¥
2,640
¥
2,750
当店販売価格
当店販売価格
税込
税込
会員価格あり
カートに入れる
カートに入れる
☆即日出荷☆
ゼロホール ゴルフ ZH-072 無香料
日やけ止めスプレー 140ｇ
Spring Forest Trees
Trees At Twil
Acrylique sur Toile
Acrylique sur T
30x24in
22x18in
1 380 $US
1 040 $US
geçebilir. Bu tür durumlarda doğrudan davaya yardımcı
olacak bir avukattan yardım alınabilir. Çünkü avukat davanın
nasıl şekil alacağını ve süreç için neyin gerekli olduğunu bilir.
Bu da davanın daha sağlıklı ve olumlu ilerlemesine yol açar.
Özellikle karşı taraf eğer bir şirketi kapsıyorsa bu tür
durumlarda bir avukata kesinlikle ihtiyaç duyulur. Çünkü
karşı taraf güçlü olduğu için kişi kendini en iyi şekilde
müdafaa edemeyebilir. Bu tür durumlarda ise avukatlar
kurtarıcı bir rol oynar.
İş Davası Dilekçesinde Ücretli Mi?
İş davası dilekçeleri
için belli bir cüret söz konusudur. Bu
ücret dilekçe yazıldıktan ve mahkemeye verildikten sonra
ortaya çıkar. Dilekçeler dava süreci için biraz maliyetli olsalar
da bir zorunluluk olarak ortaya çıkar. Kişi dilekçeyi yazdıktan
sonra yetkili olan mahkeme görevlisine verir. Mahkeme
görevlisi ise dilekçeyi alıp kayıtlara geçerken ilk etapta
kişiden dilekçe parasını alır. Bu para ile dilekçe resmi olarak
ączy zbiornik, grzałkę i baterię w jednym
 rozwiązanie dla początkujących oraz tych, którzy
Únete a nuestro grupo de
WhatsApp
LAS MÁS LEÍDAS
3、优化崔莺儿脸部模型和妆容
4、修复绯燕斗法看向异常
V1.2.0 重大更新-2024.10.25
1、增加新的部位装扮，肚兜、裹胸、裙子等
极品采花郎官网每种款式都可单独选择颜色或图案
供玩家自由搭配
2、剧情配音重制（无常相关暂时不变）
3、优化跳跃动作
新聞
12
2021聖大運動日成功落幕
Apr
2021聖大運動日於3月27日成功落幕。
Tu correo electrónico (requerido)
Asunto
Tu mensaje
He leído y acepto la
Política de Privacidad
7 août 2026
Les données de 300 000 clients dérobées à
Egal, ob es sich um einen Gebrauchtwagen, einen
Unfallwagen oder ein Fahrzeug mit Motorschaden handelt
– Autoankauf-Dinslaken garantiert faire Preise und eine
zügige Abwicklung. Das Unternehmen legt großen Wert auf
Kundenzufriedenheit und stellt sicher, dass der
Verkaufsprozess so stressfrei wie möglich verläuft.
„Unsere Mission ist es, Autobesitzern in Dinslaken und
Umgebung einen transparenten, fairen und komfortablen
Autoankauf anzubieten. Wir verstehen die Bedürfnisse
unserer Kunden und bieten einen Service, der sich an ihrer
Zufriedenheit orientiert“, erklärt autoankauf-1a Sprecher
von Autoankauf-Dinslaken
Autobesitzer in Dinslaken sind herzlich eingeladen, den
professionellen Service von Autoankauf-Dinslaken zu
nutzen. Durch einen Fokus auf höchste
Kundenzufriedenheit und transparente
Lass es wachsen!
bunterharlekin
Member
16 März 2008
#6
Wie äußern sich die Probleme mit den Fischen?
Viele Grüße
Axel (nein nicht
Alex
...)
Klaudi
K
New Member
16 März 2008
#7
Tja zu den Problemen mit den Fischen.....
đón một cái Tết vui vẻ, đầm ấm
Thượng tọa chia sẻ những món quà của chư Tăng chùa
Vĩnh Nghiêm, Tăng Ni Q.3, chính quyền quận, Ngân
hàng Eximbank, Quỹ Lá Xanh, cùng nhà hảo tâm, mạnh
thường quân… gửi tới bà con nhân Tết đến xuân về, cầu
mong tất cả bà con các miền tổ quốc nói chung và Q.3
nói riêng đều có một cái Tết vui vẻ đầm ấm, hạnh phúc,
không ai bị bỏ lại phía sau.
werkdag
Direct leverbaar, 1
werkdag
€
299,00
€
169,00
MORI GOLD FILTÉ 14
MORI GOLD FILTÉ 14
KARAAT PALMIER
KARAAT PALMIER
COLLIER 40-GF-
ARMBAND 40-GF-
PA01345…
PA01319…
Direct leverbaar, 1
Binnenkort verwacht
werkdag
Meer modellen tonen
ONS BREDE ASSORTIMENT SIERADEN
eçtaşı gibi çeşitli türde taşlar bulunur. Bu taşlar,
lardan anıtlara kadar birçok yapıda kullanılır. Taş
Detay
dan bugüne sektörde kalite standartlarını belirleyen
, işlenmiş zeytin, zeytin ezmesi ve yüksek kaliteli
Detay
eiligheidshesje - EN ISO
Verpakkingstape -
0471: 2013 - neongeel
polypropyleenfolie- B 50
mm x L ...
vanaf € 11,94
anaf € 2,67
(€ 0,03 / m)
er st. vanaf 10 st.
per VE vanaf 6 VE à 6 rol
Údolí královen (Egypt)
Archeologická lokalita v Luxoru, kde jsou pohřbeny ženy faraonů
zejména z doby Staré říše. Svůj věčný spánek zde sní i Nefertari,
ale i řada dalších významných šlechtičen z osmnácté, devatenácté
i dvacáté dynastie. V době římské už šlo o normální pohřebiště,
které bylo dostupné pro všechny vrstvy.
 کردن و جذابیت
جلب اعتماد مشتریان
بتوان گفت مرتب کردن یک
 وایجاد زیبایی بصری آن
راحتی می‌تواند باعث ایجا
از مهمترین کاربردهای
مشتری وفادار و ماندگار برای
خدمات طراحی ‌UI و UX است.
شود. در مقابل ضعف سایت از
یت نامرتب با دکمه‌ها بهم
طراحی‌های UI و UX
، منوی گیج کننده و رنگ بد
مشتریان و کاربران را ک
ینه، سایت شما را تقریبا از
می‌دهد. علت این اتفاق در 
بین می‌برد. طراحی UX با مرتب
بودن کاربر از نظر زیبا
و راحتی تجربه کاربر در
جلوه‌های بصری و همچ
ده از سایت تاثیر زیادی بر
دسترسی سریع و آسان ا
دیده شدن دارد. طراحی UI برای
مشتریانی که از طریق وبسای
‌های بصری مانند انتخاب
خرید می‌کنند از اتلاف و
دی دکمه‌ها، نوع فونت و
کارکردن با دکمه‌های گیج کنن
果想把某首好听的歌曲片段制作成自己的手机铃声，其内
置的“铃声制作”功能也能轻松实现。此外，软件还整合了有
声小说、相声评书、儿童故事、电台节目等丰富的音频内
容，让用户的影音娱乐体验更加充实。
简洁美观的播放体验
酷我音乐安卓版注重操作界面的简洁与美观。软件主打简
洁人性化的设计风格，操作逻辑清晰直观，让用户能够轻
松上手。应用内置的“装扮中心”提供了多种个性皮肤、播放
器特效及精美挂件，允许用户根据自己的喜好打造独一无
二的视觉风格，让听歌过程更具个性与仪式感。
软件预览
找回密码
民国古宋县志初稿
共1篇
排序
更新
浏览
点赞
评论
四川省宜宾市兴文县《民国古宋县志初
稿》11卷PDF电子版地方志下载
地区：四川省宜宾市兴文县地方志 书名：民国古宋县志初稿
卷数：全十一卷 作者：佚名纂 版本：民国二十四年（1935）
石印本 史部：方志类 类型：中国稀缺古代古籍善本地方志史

_The problem_
Identify each line in the items above that contains the string "بصری", treating uppercase and lowercase as different.

_Written response_
 وایجاد زیبایی بصری آن
جلوه‌های بصری و همچ
‌های بصری مانند انتخاب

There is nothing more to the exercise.